Problem requirements.
Leave out the pictures, and copy exactly the lines from the line with "Házigazda: Dr. Kövér" through the last line of the data below.

Data.
┄┄┄┄┄┄

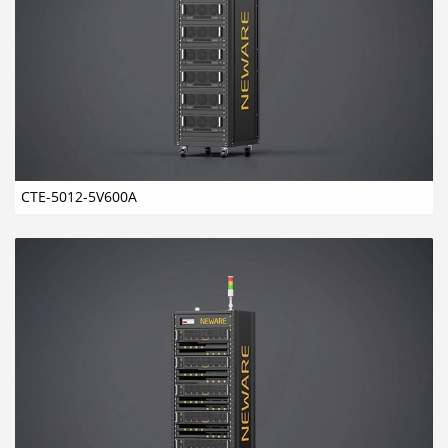
CTE-5012-5V600A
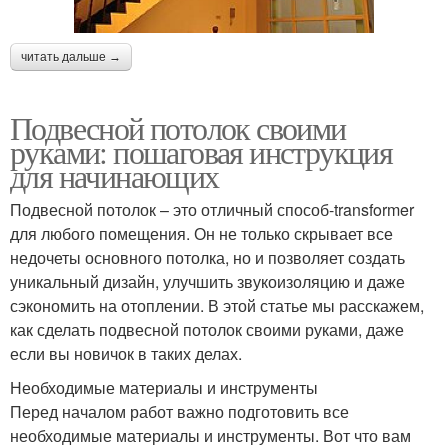
читать дальше →
Подвесной потолок своими
руками: пошаговая инструкция
для начинающих
Подвесной потолок – это отличный способ-transformer
для любого помещения. Он не только скрывает все
недочеты основного потолка, но и позволяет создать
уникальный дизайн, улучшить звукоизоляцию и даже
сэкономить на отоплении. В этой статье мы расскажем,
как сделать подвесной потолок своими руками, даже
если вы новичок в таких делах.
Необходимые материалы и инструменты
Перед началом работ важно подготовить все
необходимые материалы и инструменты. Вот что вам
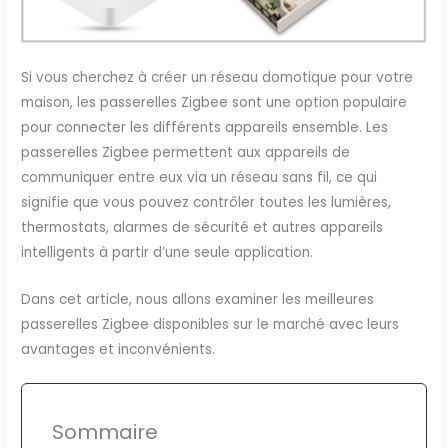
Si vous cherchez à créer un réseau domotique pour votre
maison, les passerelles Zigbee sont une option populaire
pour connecter les différents appareils ensemble. Les
passerelles Zigbee permettent aux appareils de
communiquer entre eux via un réseau sans fil, ce qui
signifie que vous pouvez contrôler toutes les lumières,
thermostats, alarmes de sécurité et autres appareils
intelligents à partir d’une seule application.
Dans cet article, nous allons examiner les meilleures
passerelles Zigbee disponibles sur le marché avec leurs
avantages et inconvénients.
Sommaire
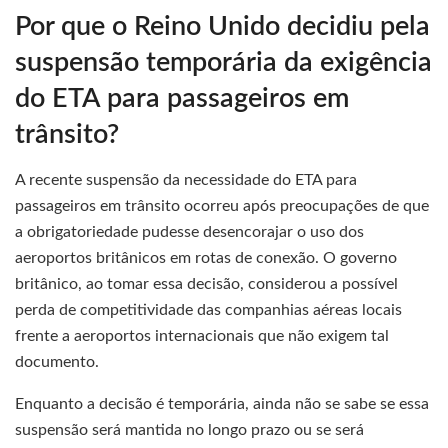
Por que o Reino Unido decidiu pela
suspensão temporária da exigência
do ETA para passageiros em
trânsito?
A recente suspensão da necessidade do ETA para
passageiros em trânsito ocorreu após preocupações de que
a obrigatoriedade pudesse desencorajar o uso dos
aeroportos britânicos em rotas de conexão. O governo
britânico, ao tomar essa decisão, considerou a possível
perda de competitividade das companhias aéreas locais
frente a aeroportos internacionais que não exigem tal
documento.
Enquanto a decisão é temporária, ainda não se sabe se essa
suspensão será mantida no longo prazo ou se será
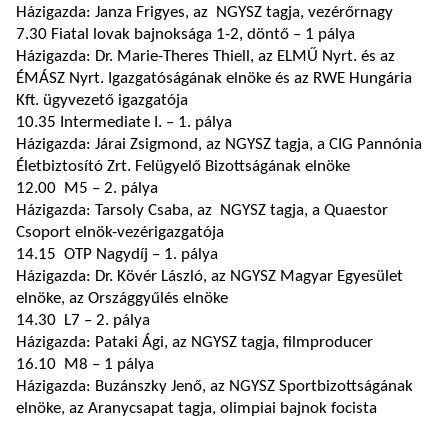
Házigazda: Janza Frigyes, az NGYSZ tagja, vezérőrnagy
7.30 Fiatal lovak bajnoksága 1-2, döntő – 1 pálya
Házigazda: Dr. Marie-Theres Thiell, az ELMŰ Nyrt. és az
ÉMÁSZ Nyrt. Igazgatóságának elnöke és az RWE Hungária
Kft. ügyvezető igazgatója
10.35 Intermediate I. – 1. pálya
Házigazda: Járai Zsigmond, az NGYSZ tagja, a CIG Pannónia
Életbiztosító Zrt. Felügyelő Bizottságának elnöke
12.00 M5 – 2. pálya
Házigazda: Tarsoly Csaba, az NGYSZ tagja, a Quaestor
Csoport elnök-vezérigazgatója
14.15 OTP Nagydíj – 1. pálya
Házigazda: Dr. Kövér László, az NGYSZ Magyar Egyesület
elnöke, az Országgyűlés elnöke
14.30 L7 – 2. pálya
Házigazda: Pataki Ági, az NGYSZ tagja, filmproducer
16.10 M8 – 1 pálya
Házigazda: Buzánszky Jenő, az NGYSZ Sportbizottságának
elnöke, az Aranycsapat tagja, olimpiai bajnok focista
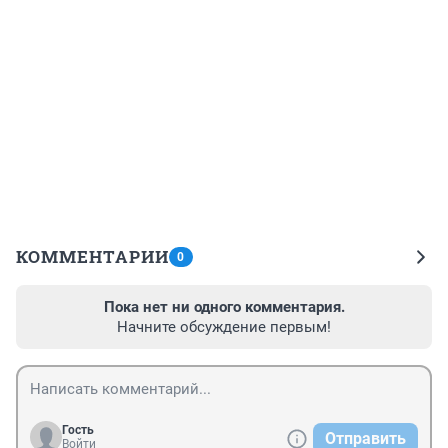
КОММЕНТАРИИ
0
Пока нет ни одного комментария.
Начните обсуждение первым!
Гость
Отправить
Войти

┄┄┄┄┄┄

Answer space.
Házigazda: Dr. Kövér László, az NGYSZ Magyar Egyesület
elnöke, az Országgyűlés elnöke
14.30 L7 – 2. pálya
Házigazda: Pataki Ági, az NGYSZ tagja, filmproducer
16.10 M8 – 1 pálya
Házigazda: Buzánszky Jenő, az NGYSZ Sportbizottságának
elnöke, az Aranycsapat tagja, olimpiai bajnok focista
КОММЕНТАРИИ
0
Пока нет ни одного комментария.
Начните обсуждение первым!
Гость
Отправить
Войти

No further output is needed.